I felt this talk lacked a real purpose as it meandered on for 40 minutes. Don't get me wrong, the guys doing the presentation seemed lively enough, but the thousands of bulleted slides didn't hold anything for the two audiences. To me, the Customers (of the Customers and Partners day) would have likes to be shown how SLH used specific features of EPiServer to achieve their business goals, and I don't mean shown like a "demonstration", just saying "XXX helped us achieve YYY", and as a Partner, I would have liked to have seen similar things.

Overall a good day, but I hope they pick a better closing act next time.

Saturday, 4 July 2009

Blogging and advertising. Pt.2

Back in May I posted that I was going to give AdWords a go on this blog and see what came of it. Well after two months, 722 visits and 856 page views the results are in... It didn't work, I'm still not a millionaire. But I think I have learned a few things over the last couple of months.

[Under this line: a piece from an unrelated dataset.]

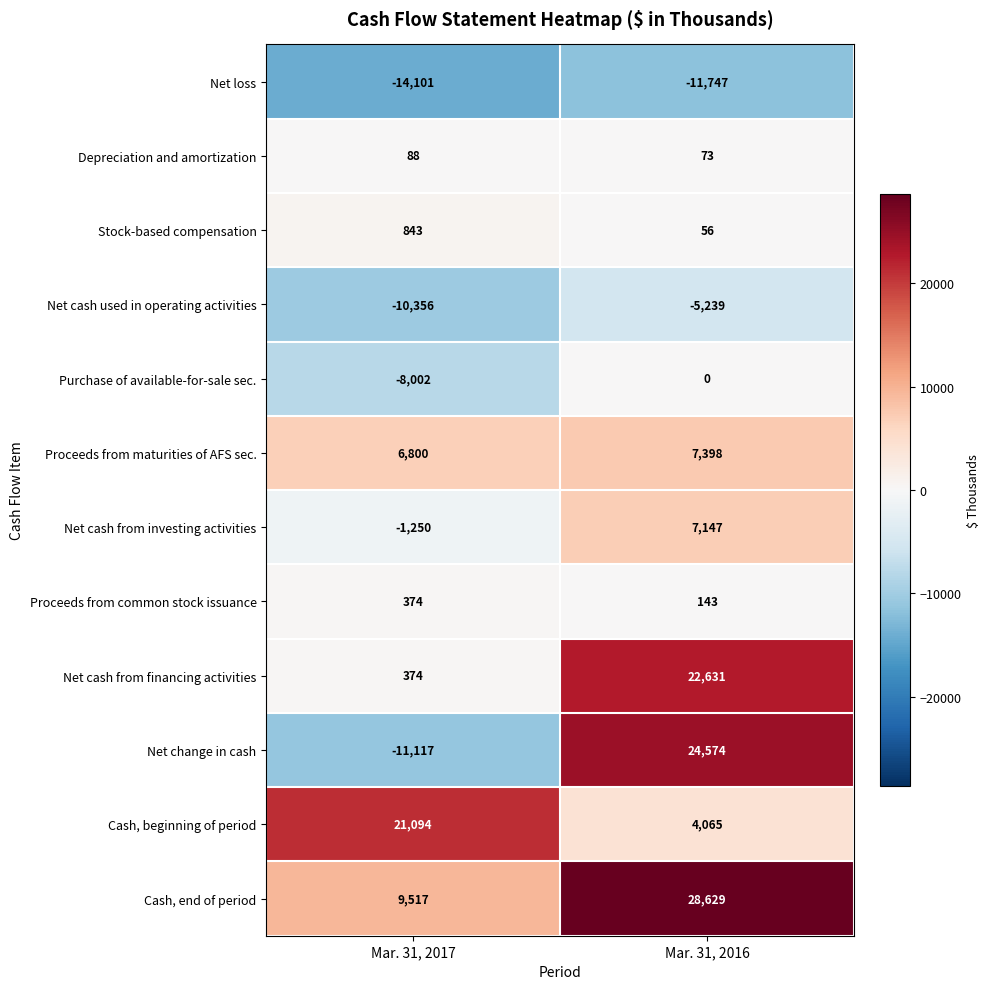

What is the minimum value shown in the chart?

-14101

My "audience" just isn't ready to make me a millionaire.

To me this means a few things:

  1. I just don’t pull enough traffic.
    As I’m sure most small-time bloggers think to themselves  every so often, why would anyone want to read anything I’ve got to say. Well, I often think this but then I check my analytics and notice that I’ve been getting around 320 visitors a month and to someone as small-time™ as I am, this is incredibly encouraging and impressive.
  2. The traffic I do pull isn’t the right type .
    My biggest hitters (in terms of traffic per post) are my article from 18 months ago about uploading and resizing images, accounting for roughly 50% of my hits per month, my post about multiple order-by’s in SQL (aprox 19%) and since I posted it on the 14th June, my post about getting the Subversion revision number into your project output has been responsible for 17% of my traffic. What does this have to do with the point I’m making? Well these articles are technical “how-to” kind of articles, and being a programmer myself, I know how people read these things.
    1. You do a Google search for what you need to do.
    2. You start clicking links.
    3. You read the first sentence or two to see if it sounds like you’ve landed on the right page.
      1. You either bail out because it’s not the right page or…
      2. You start scrolling up and down the article to see if there is a nice concise chunk of code you can copy.
      3. You bail out because you’ve got what you came for.

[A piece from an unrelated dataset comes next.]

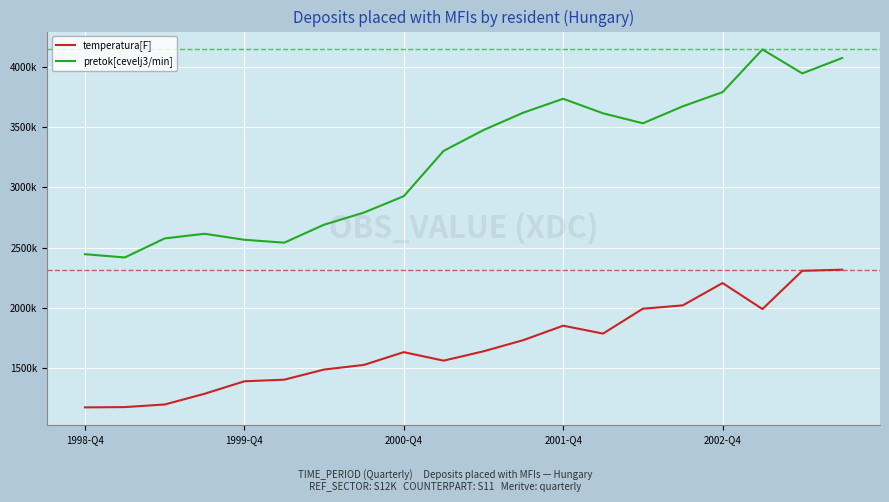

Which series has the largest total across all categories?

pretok[cevelj3/min]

    What this means is that the visitors aren’t here to read what I have to say, they aren’t going to browse around the site, they definitely aren’t going to be bothered to click on advertising.
  3. My visitors are the wrong type of person.
    As I commented in my original post. I don’t click on advertising. I get this funny feeling inside that it’s a lie, that if I search for something, then The Google is good enough on it’s own to find the right thing, and that anything that has been surreptitiously crammed in at the top, with a different colour background to draw my eye, is just bad.
I don’t like the idea of advertising on my blog.

Well not this blog anyway! I’ve recently been listening to the Stack Overflow Podcast, a couple of times recently Jeff and Joel have mentioned Cognitive Dissonance. I’ll let you read the the first sentence of that page rather than me try and paraphrase it…

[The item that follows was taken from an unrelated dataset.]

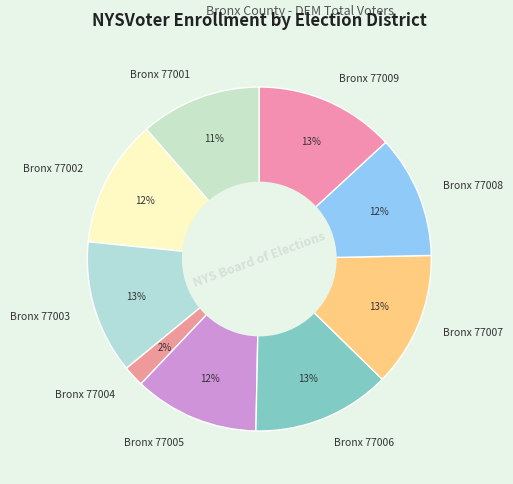

True or false: Bronx 77008 accounts for 1% of the total.

False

Any way, my point being, since I put the AdWords on here I’ve been checking Analytics with vague regularity to see how much I haven’t made. I’ve been trying to think of all-star topics to write about in order to earn me a million. I applied extra pressure to something I was trying to do for personal improvement reasons.

This, it turns out,  is beyond useless, as I can barely write anyway (although I’m doing OK today!), having this extra pressure made me super-illiterate. (Let’s not even mention spelling!)

The upshot of all this is, after a little over two months, I’ve removed AdWords in an attempt to lower the pressure and enable me to write a bit more freely.